Loggerheads in Trouble

Jane Stevens in Santa Cruz, CA. -- Some bad news came this weekend: the numbers of loggerhead turtles are dropping. They were increasing during the 1990s, but the five-year review by the U.S. Fish and Wildlife Service and the National Marine Fisheries Service showed a turn-around. The review is required under the Endangered Species Act, so that we can figure out how we're doing on bringing back endangered and threatened species. The Associated Press story -- Federal Report Shows Sea Turtle Declines -- says: "The report stops short of recommending upgrading the federally threatened species to 'endangered' status. But scientists and environmentalists say it should serve as a wake-up call about the future of loggerheads..."

You can review the report on the National Marine Fisheries Service site. They did a great job of explaining all about loggerheads, in a very easty-to-read review. These turtles were around during the time of the dinosaurs. They grow to 250 pounds (although there are old reports of loggerheads reaching 600+ pounds). The site provides a couple of interesting facts:

-- The only two beaches in the world that still have more than 10,000 females nesting each year are in South Florida and Masirah Island in Oman.

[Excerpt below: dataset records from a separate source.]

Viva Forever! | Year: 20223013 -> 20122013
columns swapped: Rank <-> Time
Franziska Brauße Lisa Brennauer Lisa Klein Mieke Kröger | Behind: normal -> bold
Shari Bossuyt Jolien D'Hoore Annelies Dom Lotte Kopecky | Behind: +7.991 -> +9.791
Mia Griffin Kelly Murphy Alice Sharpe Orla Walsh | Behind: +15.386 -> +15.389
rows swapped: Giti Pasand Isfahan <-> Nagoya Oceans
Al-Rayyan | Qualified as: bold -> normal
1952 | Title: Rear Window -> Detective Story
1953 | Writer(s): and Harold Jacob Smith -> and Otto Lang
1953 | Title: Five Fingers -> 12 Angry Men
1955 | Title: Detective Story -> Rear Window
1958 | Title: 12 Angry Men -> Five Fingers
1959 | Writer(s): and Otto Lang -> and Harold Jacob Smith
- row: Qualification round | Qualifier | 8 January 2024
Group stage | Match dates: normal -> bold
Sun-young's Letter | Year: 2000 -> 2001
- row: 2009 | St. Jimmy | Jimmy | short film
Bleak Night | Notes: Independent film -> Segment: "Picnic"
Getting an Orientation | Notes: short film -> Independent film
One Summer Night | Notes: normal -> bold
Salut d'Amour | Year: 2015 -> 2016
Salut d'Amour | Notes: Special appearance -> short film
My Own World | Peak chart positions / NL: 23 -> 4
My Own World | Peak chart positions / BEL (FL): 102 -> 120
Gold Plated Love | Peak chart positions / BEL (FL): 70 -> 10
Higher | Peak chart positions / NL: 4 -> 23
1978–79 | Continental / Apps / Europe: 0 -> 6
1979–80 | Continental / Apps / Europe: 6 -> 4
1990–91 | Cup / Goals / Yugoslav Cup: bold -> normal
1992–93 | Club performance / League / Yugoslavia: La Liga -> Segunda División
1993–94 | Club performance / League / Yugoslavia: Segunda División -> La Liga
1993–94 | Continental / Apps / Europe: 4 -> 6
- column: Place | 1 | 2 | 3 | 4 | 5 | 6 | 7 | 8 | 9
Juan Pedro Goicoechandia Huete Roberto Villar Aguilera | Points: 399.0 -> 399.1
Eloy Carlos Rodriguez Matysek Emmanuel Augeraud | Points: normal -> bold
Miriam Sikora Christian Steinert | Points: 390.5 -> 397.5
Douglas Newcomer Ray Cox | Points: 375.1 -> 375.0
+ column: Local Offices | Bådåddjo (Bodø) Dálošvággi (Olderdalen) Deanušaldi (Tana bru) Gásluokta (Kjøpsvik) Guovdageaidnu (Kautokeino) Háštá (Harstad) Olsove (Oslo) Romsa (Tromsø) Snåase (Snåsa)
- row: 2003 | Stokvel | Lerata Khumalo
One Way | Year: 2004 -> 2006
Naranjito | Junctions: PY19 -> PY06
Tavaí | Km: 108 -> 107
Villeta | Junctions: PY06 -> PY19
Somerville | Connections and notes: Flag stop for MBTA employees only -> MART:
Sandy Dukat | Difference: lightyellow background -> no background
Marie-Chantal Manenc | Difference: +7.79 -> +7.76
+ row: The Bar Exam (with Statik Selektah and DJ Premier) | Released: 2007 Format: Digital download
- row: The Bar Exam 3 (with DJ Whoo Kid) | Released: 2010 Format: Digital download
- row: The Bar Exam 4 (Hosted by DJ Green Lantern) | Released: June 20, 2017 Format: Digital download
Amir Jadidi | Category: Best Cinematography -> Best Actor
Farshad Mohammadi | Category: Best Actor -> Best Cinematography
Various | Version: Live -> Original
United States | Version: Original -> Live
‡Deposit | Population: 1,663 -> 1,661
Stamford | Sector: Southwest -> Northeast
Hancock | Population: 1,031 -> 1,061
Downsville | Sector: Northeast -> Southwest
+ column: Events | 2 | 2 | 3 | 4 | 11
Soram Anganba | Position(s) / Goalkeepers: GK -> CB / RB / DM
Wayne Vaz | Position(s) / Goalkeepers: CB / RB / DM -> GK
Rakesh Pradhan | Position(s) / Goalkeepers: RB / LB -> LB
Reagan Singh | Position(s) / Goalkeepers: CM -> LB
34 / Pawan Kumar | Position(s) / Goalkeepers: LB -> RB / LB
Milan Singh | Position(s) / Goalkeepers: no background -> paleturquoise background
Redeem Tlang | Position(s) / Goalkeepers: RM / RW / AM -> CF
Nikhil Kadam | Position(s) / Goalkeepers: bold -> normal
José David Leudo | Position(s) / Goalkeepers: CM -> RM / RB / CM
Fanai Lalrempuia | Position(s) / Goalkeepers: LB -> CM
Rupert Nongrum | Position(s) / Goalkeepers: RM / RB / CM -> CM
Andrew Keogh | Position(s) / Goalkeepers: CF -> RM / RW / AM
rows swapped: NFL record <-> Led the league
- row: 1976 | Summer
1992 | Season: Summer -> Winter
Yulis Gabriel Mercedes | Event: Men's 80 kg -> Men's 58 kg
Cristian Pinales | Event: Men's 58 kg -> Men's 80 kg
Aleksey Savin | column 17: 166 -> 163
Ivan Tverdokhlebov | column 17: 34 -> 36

-- Loggerhead turtles aren't sexually mature until they're 35 years old!

Here's a photo of a loggerhead hatchling. It was taken by Mary Wozny from the Broward County Florida Sea Turtle Conservation Program, and was on the NMFS site.

The report notes:

"The highly migratory behavior of loggerheads makes them shared resources among many nations. Therefore, conservation efforts for loggerhead populations in one country may be jeopardized by activities in another. Protecting loggerhead sea turtles on U.S. nesting beaches and in U.S. waters alone is not sufficient to ensure the continued existence of the species.

Loggerheads face threats on both nesting beaches and in the marine environment. The greatest cause of decline and the continuing primary threat to loggerhead turtle populations worldwide is incidental capture in fishing gear, primarily in longlines and gillnets, but also in trawls, traps and pots, and dredges. Directed harvest for loggerheads still occurs in many places (e.g., the Bahamas, Cuba, and Mexico) and is a serious and continuing threat to loggerhead recovery. "

TOPP tagged a loggerhead more than a year ago -- in August 2006. It's now northeast of the Hawaiian Islands. It was likely born in eastern Australia or Japan, swam to Baja California, and is now on its way back across the Pacific Ocean, where millions of sea turtles once roamed. You can follow its progress by going to the TOPP Data section's live data page. Scroll down to find "loggerhead turtle" in the left nav bar.